» Tasks to carry out
a - According to the committee report on Bill C-18, on what date was the Order of Reference issued?
b - Condense the paragraph of the committee report on Bill C-18 that begins "We have reservations about the sharing" into a short bulleted list that keeps its main points.
c - Pull the passage from the committee report on Bill C-18 starting at "Proceedings of the" and ending at "to this report.", copied word for word.

BEGIN Document excerpt

Legal and Constitutional Affairs


Proceedings of the Standing Senate Committee on
Legal and Constitutional Affairs

Issue 31 - Fourteenth Report of the Committee


Thursday, June 14, 2007

The Standing Senate Committee on Legal and Constitutional Affairs has the honour to present its

FOURTEENTH REPORT

Your Committee, to which was referred Bill C-18, An Act to amend certain Acts in relation to DNA identification, has, in obedience to the Order of Reference of Wednesday, May 9, 2007, examined the said Bill and now reports the same without amendment but with observations, which are appended to this report.

Respectfully submitted,

DONALD H. OLIVER

Chair


APPENDIX

BILL C-18, AN ACT TO AMEND
CERTAIN ACTS IN RELATION
TO DNA IDENTIFICATION

Observations to the Report of the
Standing Senate Committee on
Legal and Constitutional Affairs

Provided that an individual's rights under the Canadian Charter of Rights and Freedoms are respected, giving police the tools to utilize DNA fully in the investigation of crime is a worthy objective. Your Committee therefore supports the overall goals and methods of Bill C-18. We do, however, have concerns with some of its details.

We have reservations about the sharing of information found in the National DNA Data Bank with foreign jurisdictions. Our concern is that these jurisdictions may ask for information from the Data Bank in their efforts to resolve offences which are not offences under Canadian law. For example, non-violent political dissent may be considered a criminal act in certain jurisdictions and we do not wish to see the Data Bank facilitating the prosecution of these offences. Therefore, we recommend that one of the criteria for the sharing of information with foreign jurisdictions be that the offence alleged to have been committed in the foreign jurisdiction be considered an indictable offence under Canadian law and that appropriate legislation or regulations be prepared.

Your Committee also has concerns about the ability of the Attorney General to make an ex parte application (that is, one without notice to, and in the absence of, the affected individual) in order to correct a clerical error on a DNA order. Given that, in almost all cases, the facially defective order will have already been executed to obtain DNA evidence that may later be used against an individual, the government should consider a future provision by which the affected individual or his or her counsel would either receive prior notice of the application or disclosure that the application has been made and the order modified.

END Document excerpt
BEGIN Data for analysis

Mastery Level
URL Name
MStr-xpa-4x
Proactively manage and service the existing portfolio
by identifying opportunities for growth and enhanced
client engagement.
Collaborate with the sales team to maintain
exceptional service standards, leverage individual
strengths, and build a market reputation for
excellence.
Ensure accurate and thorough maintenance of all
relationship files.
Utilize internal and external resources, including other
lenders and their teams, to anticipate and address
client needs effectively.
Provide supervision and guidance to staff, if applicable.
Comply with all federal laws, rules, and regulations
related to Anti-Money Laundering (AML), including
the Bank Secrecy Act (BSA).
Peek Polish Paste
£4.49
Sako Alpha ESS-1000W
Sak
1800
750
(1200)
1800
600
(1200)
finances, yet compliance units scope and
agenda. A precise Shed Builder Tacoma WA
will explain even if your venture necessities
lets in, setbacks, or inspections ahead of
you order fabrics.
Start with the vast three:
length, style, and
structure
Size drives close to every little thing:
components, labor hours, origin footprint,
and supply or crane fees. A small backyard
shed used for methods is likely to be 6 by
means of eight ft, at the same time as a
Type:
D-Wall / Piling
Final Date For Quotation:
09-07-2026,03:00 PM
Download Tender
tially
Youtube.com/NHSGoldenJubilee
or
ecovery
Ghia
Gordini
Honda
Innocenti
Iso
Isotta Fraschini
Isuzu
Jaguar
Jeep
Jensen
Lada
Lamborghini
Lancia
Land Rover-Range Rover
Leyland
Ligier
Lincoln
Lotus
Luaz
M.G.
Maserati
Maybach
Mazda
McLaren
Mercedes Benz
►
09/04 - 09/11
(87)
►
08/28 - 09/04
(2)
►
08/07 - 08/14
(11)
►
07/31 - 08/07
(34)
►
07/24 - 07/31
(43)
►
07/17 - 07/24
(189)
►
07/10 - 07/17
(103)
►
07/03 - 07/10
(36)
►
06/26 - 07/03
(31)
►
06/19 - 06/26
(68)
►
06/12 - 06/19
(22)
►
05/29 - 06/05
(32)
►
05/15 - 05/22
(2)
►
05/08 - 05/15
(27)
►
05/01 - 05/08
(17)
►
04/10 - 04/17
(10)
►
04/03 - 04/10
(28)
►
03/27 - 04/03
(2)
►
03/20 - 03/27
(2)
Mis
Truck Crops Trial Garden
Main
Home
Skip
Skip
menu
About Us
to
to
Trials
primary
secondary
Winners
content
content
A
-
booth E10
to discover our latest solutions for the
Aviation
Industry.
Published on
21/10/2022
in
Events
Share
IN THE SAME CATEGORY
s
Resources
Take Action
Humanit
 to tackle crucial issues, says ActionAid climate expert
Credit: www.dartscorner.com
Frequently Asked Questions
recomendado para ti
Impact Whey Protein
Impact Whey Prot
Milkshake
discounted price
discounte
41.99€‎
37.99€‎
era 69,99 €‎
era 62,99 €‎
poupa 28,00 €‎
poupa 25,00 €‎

END Data for analysis

» Responses
a - Wednesday, May 9, 2007.

b -
- The Committee has reservations about sharing National DNA Data Bank information with foreign jurisdictions.
- Those jurisdictions might seek Data Bank information to resolve offences that are not offences under Canadian law, such as non-violent political dissent.
- The Committee does not want the Data Bank to facilitate prosecution of such offences.
- It recommends that information be shared only when the alleged foreign offence would be an indictable offence under Canadian law.
- It recommends preparing appropriate legislation or regulations to that end.

c -
Proceedings of the Standing Senate Committee on
Legal and Constitutional Affairs

Issue 31 - Fourteenth Report of the Committee


Thursday, June 14, 2007

The Standing Senate Committee on Legal and Constitutional Affairs has the honour to present its

FOURTEENTH REPORT

Your Committee, to which was referred Bill C-18, An Act to amend certain Acts in relation to DNA identification, has, in obedience to the Order of Reference of Wednesday, May 9, 2007, examined the said Bill and now reports the same without amendment but with observations, which are appended to this report.